═══ Reading text

King Faisal officially abolished slavery in the 1960s, but, in the novella, hierarchies hardly shift. Nweyyir stays with the family, without pay and her daughter Ammousha later serves Hend. Ammousha is the family′s invisible memory – she sees and remembers all while perpetually covered, so that even the family′s children don′t know her face.

Cover of Badriah Albeshr's "Hend and the Soldiers", translated in English by Sanna Dhahir (published by University of Texas Press)
Saudi writer Badriah Albeshr studied literature and social sciences at King Saud University, Riyadh and the Lebanese University in Beirut. She is now a journalist, writing literary and socially critical columns for several Saudi newspapers, including Al-Hayat

The novella shuttles between past and present, reality and romance. The first story Hend loved as a child was the fairytale ″Cinderella″, which she discovered through school. This stands in sharp contrast to a story she heard at home, ″The Girl with the White Socks″.

══════
═══ Extracted data

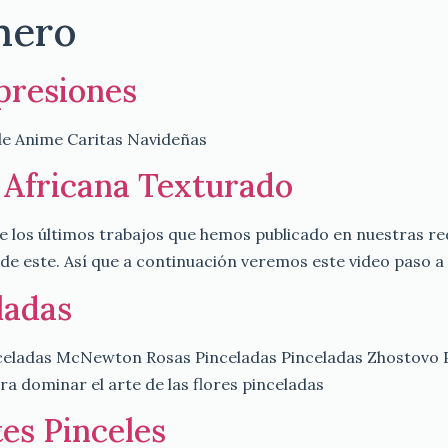
mero
presiones
 de Anime Caritas Navideñas
 Africana Texturado
e los últimos trabajos que hemos publicado en nuestras red
 este. Así que a continuación veremos este video paso a 
ladas
 Pinceladas McNewton Rosas Pinceladas Pinceladas Zhos
dominar el arte de las flores pinceladas
tes Pinceles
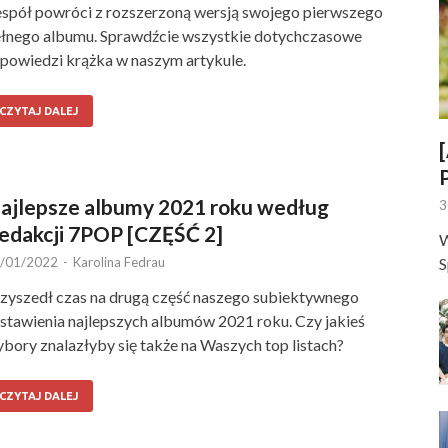
spół powróci z rozszerzoną wersją swojego pierwszego
łnego albumu. Sprawdźcie wszystkie dotychczasowe
powiedzi krążka w naszym artykule.
CZYTAJ DALEJ
ajlepsze albumy 2021 roku według
3
edakcji 7POP [CZĘŚĆ 2]
W
/01/2022
-
Karolina Fedrau
S
zyszedł czas na drugą część naszego subiektywnego
stawienia najlepszych albumów 2021 roku. Czy jakieś
bory znalazłyby się także na Waszych top listach?
CZYTAJ DALEJ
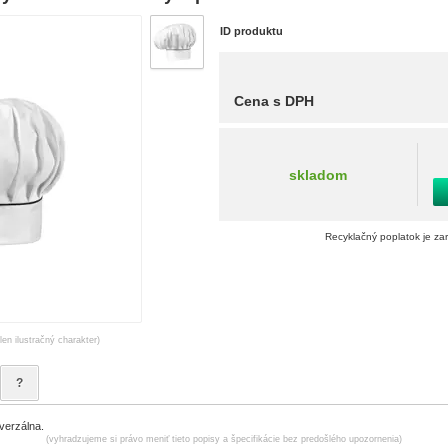
ID produktu
Cena s DPH
skladom
Recyklačný poplatok je za
len ilustračný charakter)
?
verzálna.
(vyhradzujeme si právo meniť tieto popisy a špecifikácie bez predošlého upozornenia)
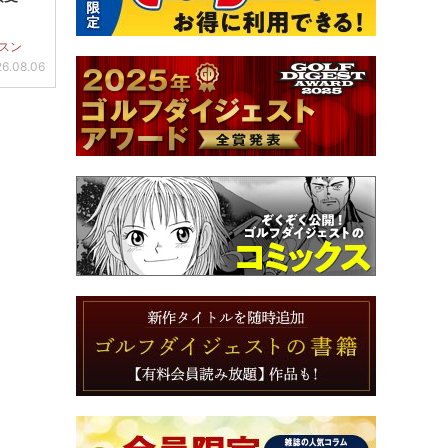
スン
6.08.06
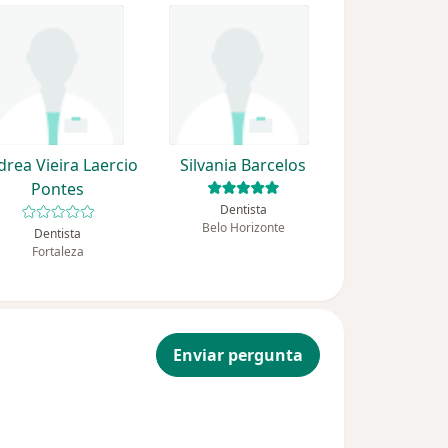
drea Vieira Laercio
Silvania Barcelos
Pontes
Dentista
Belo Horizonte
Dentista
Fortaleza
Enviar pergunta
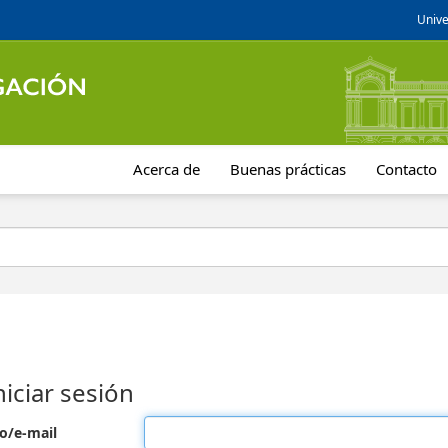
Unive
Acerca de
Buenas prácticas
Contacto
niciar sesión
o/e-mail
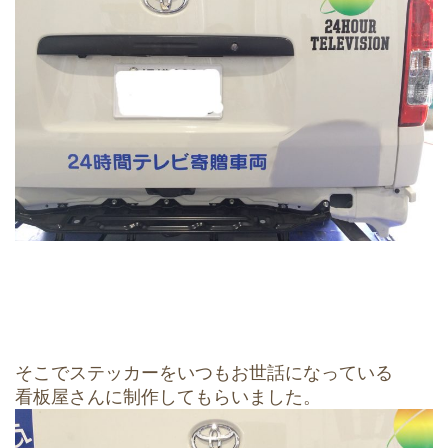
そこでステッカーをいつもお世話になっている
看板屋さんに制作してもらいました。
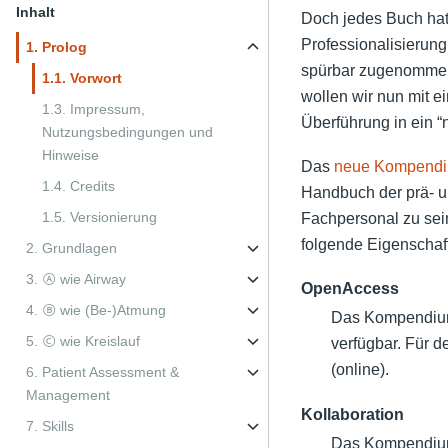
Inhalt
Doch jedes Buch hat 
Professionalisierung 
1. Prolog
spürbar zugenommen,
1.1. Vorwort
wollen wir nun mit 
1.3. Impressum,
Überführung in ein “
Nutzungsbedingungen und
Hinweise
Das
neue Kompend
1.4. Credits
Handbuch der prä- un
1.5. Versionierung
Fachpersonal zu sei
folgende Eigenschaf
2. Grundlagen
3. Ⓐ wie Airway
OpenAccess
4. Ⓑ wie (Be-)Atmung
Das Kompendiu
5. Ⓒ wie Kreislauf
verfügbar. Für d
(online).
6. Patient Assessment &
Management
Kollaboration
7. Skills
Das Kompendium 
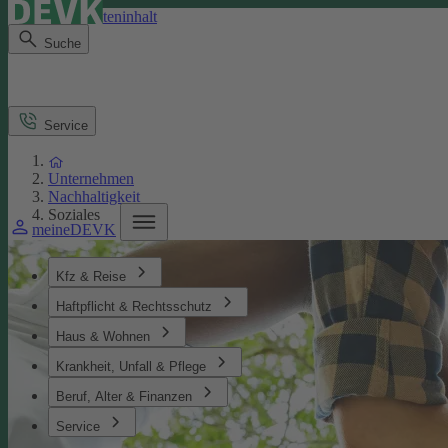
Direkt zum Seiteninhalt
Suche
Service
Unternehmen
Nachhaltigkeit
Soziales
meineDEVK
Kfz & Reise
Haftpflicht & Rechtsschutz
Haus & Wohnen
Krankheit, Unfall & Pflege
Beruf, Alter & Finanzen
Service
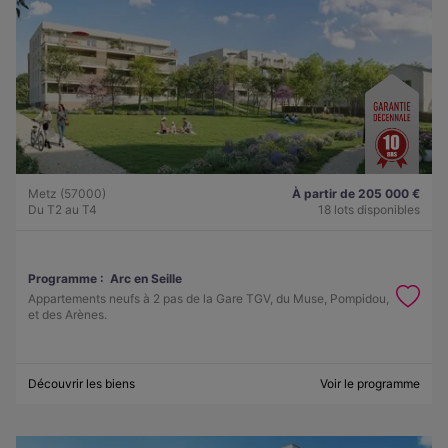
Metz (57000)
À partir de 205 000 €
Du T2 au T4
18 lots disponibles
Programme :
Arc en Seille
Appartements neufs à 2 pas de la Gare TGV, du Muse, Pompidou,
et des Arènes.
Découvrir les biens
Voir le programme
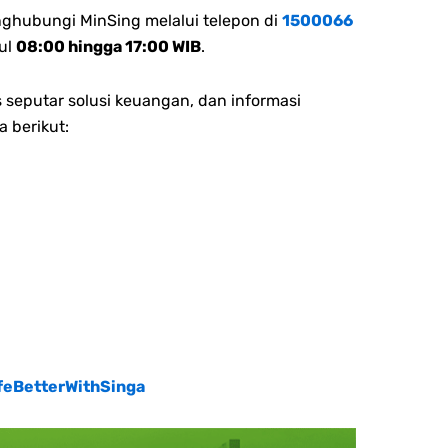
nghubungi MinSing melalui telepon di
1500066
ul
08:00 hingga 17:00 WIB
.
 seputar solusi keuangan, dan informasi
a berikut:
feBetterWithSinga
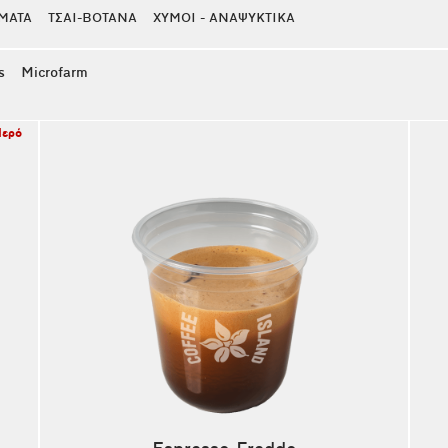
ΜΑΤΑ
ΤΣΑΙ-ΒΟΤΑΝΑ
ΧΥΜΟΙ - ΑΝΑΨΥΚΤΙΚΑ
s
Microfarm
Νερό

══════

* [Work order A]: List every person named in the text on Hend and the Soldiers.
* [Work order B]: For each statement, say whether it agrees with the text on Hend and the Soldiers, answering yes or no and quoting the deciding words: (i) The family's children do not know Ammousha's face. (ii) Hend first came across "Cinderella" at home. (iii) Nweyyir is paid for staying with the family.
* [Work order C]: Translate this sentence from the text on Hend and the Soldiers into Spanish: "The novella shuttles between past and present, reality and romance."

* [Answer A]: King Faisal, Nweyyir, Ammousha, Hend, Badriah Albeshr, Sanna Dhahir

* [Answer B]:
(i) Yes: "so that even the family′s children don′t know her face"
(ii) No: "which she discovered through school"
(iii) No: "Nweyyir stays with the family, without pay"

* [Answer C]: La novela corta oscila entre el pasado y el presente, la realidad y el romance.